Abordant la place du père chez Freud et chez Lou, Paule Lurcel laisse apparaître un père comme possiblement « pluriel », qui ouvre non sans hésitations l’accès pour la petite fille au monde extérieur et révèle dans l’esprit de l’enfant ce qu’il en est de ses attentes narcissiques. Le père primitif et le père œdipien « ne sont pas superposables chez Lou et chez Freud » et l’auteure explore cette dualité, ce « partage ».

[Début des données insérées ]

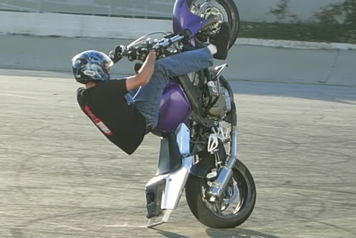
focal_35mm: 224
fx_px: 2215
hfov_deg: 9.2
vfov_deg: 6.1
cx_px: 154
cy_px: 143
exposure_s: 1/136
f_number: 5.3
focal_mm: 26.3
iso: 50
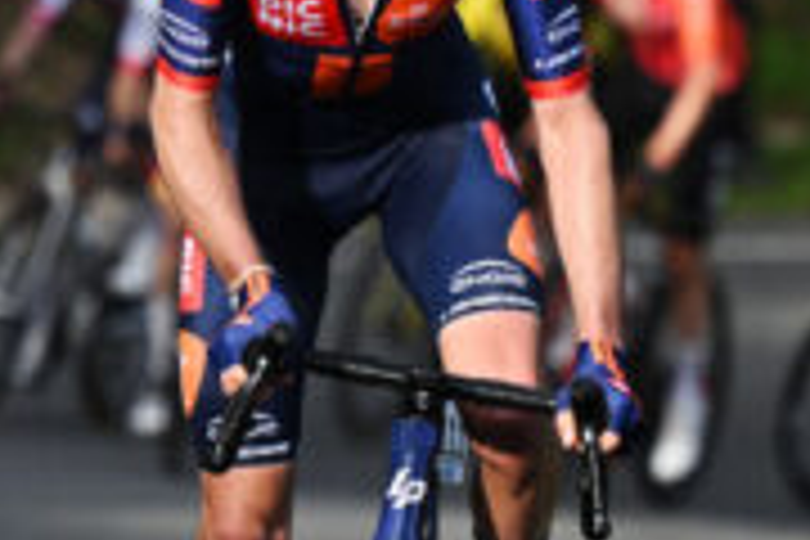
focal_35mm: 748
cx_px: 202
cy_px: 322
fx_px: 16829
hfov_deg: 2.8
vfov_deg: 1.8
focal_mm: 145
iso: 320
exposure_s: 1/2500
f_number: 2.8
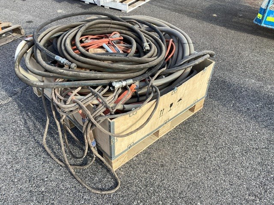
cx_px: 137
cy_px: 102
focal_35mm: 31
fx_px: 245
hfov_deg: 58.4
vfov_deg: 45.4
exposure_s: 1/395
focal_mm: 3.3
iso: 25
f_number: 2.4
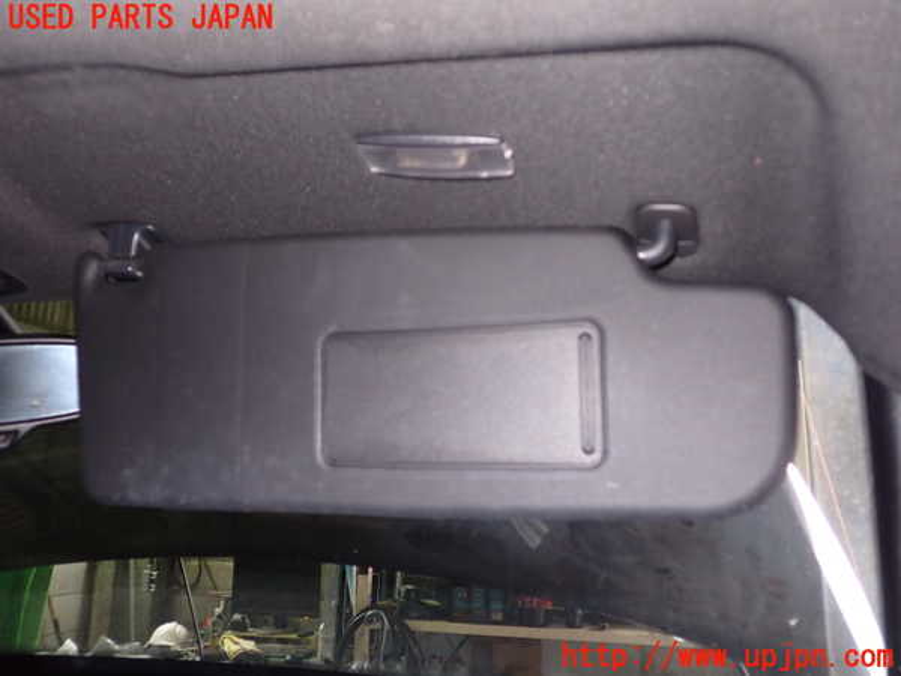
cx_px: 450
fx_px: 781
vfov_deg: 46.8
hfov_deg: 60.0
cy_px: 338
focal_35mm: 30
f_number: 2.3
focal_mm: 5.4
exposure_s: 1/30
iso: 200
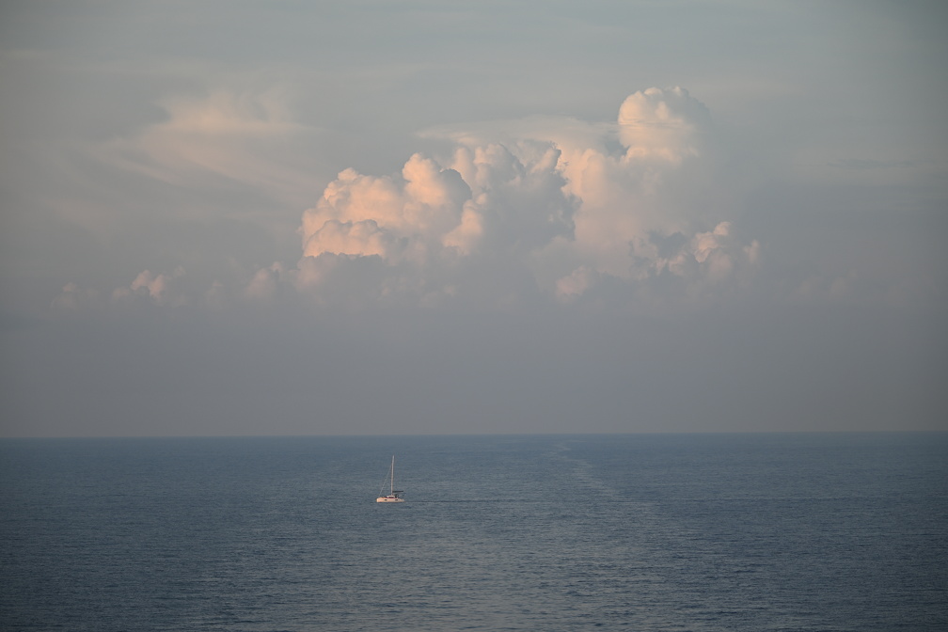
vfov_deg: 9.7
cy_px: 316
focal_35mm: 142
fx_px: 3739
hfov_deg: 14.4
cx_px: 474
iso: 100
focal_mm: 142
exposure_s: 1/200
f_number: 5.6
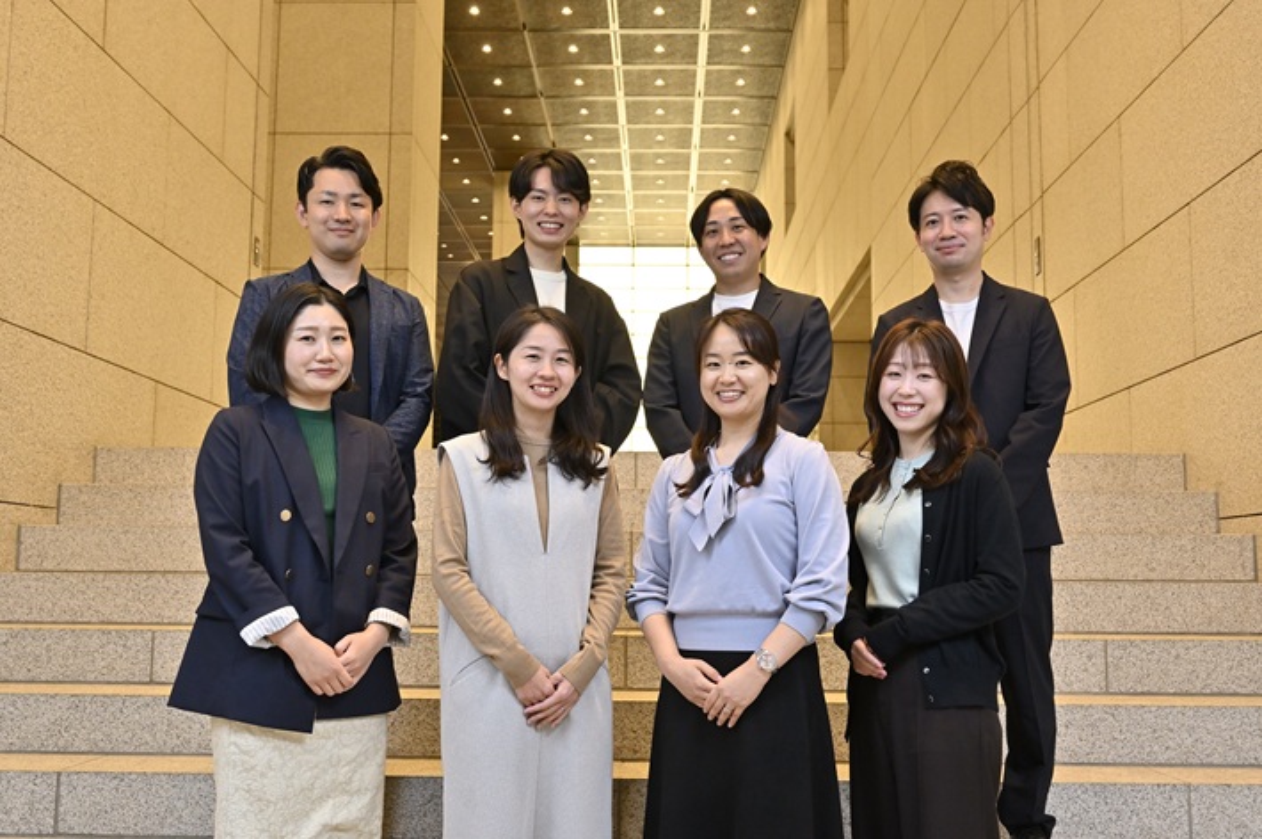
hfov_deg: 51.9
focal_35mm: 37
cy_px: 420
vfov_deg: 35.9
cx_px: 631
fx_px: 1296
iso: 1600
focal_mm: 37
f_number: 5.6
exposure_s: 1/60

J’ai gardé pour la fin l’article de Sylvie Sesé-Léger qui, par le moyen d’une lecture que l’on peut dire au scalpel de la correspondance entre Lou et Freud, fait apparaître le véritable drame qui s’est noué entre celui qui est à la fois le père de la psychanalyse et celui d’Anna et celle qui, pour les aimer tous les deux, va les séparer. Freud assiste à ce qui semble bien avoir été pour lui un écartèlement : il souffre de la distance qui s’instaure entre lui et « fille Anna » mais en même temps se réjouit de l’autonomie acquise par son Antigone, du respect qu’elle a gagné dans les milieux analytiques, sachant quel a été le rôle décisif de Lou dans cette évolution. Plus que lisible, limpide, l’écriture de Sylvie Sesé-Léger permet de suivre les contradictions et les points d’amour entre ces deux femmes en s’autorisant sans cesse des hypothèses plus que fécondes sur certains des points de leur rencontre. Ainsi de leurs rapports respectifs à leurs mères, aussi absentes que glaciales. Lou fut bien « une confidente, une amie, un substitut de mère, un substitut d’analyste », autorisant avec beaucoup de délicatesse sa jeune amie à s’émanciper de ses inhibitions tant intellectuelles que sexuelles. Mais le drame, car drame il y eut bien, tint sans aucun doute dans l’acharnement de Freud à demeurer dans la perspective du complexe de castration, ce qui lui fit rater du même coup la question lancinante du féminin.
Un brillant dossier qui pourrait amplement, augmenté de quelques autres études, constituer un livre peut-être plus accessible que cette revue aussi noble que discrète.